## What you will do
Restate, exactly as written, the entries below from the line that holds "就很納悶啊，這樣的判決我覺得，這個叫做實屬輕微，我" through the line that holds "ПРОИСШЕСТВИЯ". Pictures are not part of the copy.

## Dataset extract
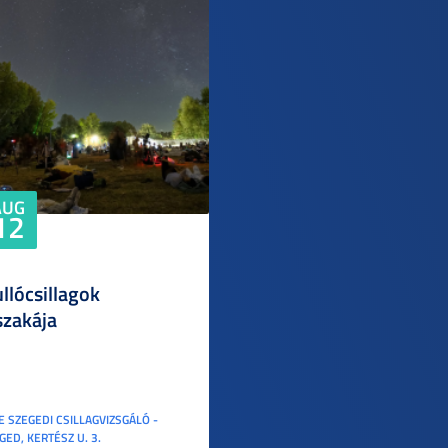
AUG
12
llócsillagok
szakája
E SZEGEDI CSILLAGVIZSGÁLÓ -
GED, KERTÉSZ U. 3.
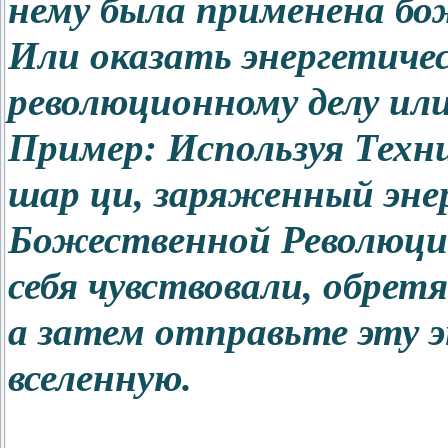
нему была применена бо
Или оказать энергетиче
революционному делу ил
Пример: Используя Техн
шар ци, заряженный эне
Божественной Революции
себя чувствовали, обретя
а затем отправьте эту э
вселенную.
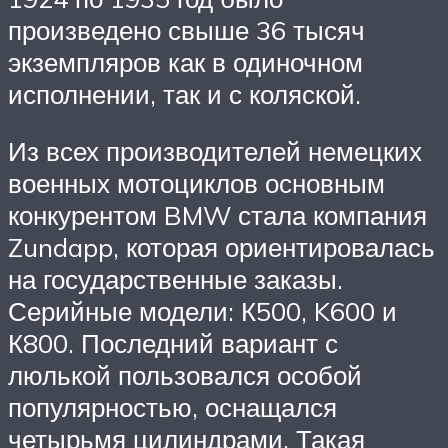
произведено свыше 36 тысяч
экземпляров как в одиночном
исполнении, так и с коляской.
Из всех производителей немецких
военных мотоциклов основным
конкурентом BMW стала компания
Zundapp, которая ориентировалась
на государственные заказы.
Серийные модели: К500, K600 и
К800. Последний вариант с
люлькой пользовался особой
популярностью, оснащался
четырьмя цилиндрами. Такая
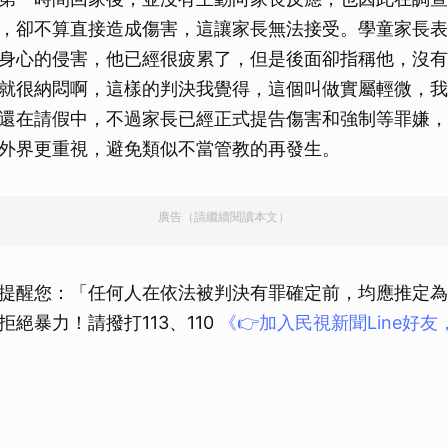
取消
，卻不算直接造成傷害，這讓家長無法接受。學童家長表
身心的侵害，他已經很疲累了，但是後面卻指稱他，沒有
就很納悶啊，這樣的判決我覺得，這個叫做實屬輕微，我
還在請假中，不過家長已經正式提告傷害和強制等罪嫌，
外界更重視，避免類似不當管教的再發生。
廣告（請繼續閱讀本文）
提醒您：「任何人在依法被判決有罪確定前，均應推定為
絕暴力！請撥打113、110
《👉加入民視新聞Line好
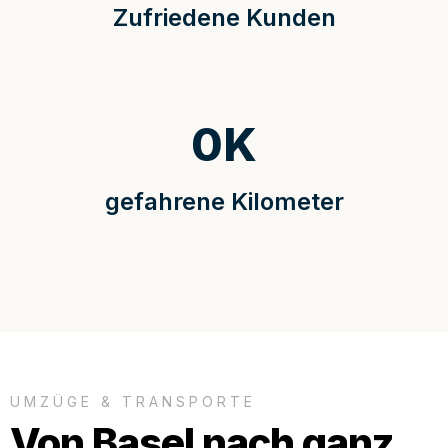
Zufriedene Kunden
0
K
gefahrene Kilometer
UMZÜGE & TRANSPORTE
Von Basel nach ganz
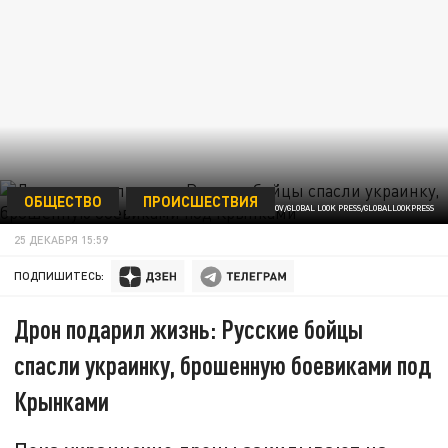
ОБЩЕСТВО
ПРОИСШЕСТВИЯ
MAKSIM KONSTANTINOV/GLOBAL LOOK PRESS/GLOBALLOOKPRESS
25 ДЕКАБРЯ 15:59
ПОДПИШИТЕСЬ:
Дрон подарил жизнь: Русские бойцы
спасли украинку, брошенную боевиками под
Крынками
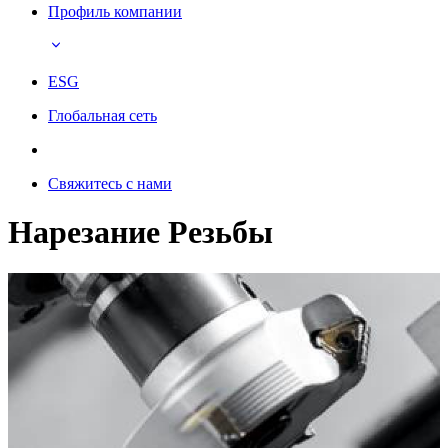
Профиль компании
ESG
Глобальная сеть
Свяжитесь с нами
Нарезание Резьбы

## Solution to this problem
就很納悶啊，這樣的判決我覺得，這個叫做實屬輕微，我
還在請假中，不過家長已經正式提告傷害和強制等罪嫌，
外界更重視，避免類似不當管教的再發生。
廣告（請繼續閱讀本文）
提醒您：「任何人在依法被判決有罪確定前，均應推定為
絕暴力！請撥打113、110
《👉加入民視新聞Line好
Zufriedene Kunden
0
K
gefahrene Kilometer
UMZÜGE & TRANSPORTE
Von Basel nach ganz
ОБЩЕСТВО
ПРОИСШЕСТВИЯ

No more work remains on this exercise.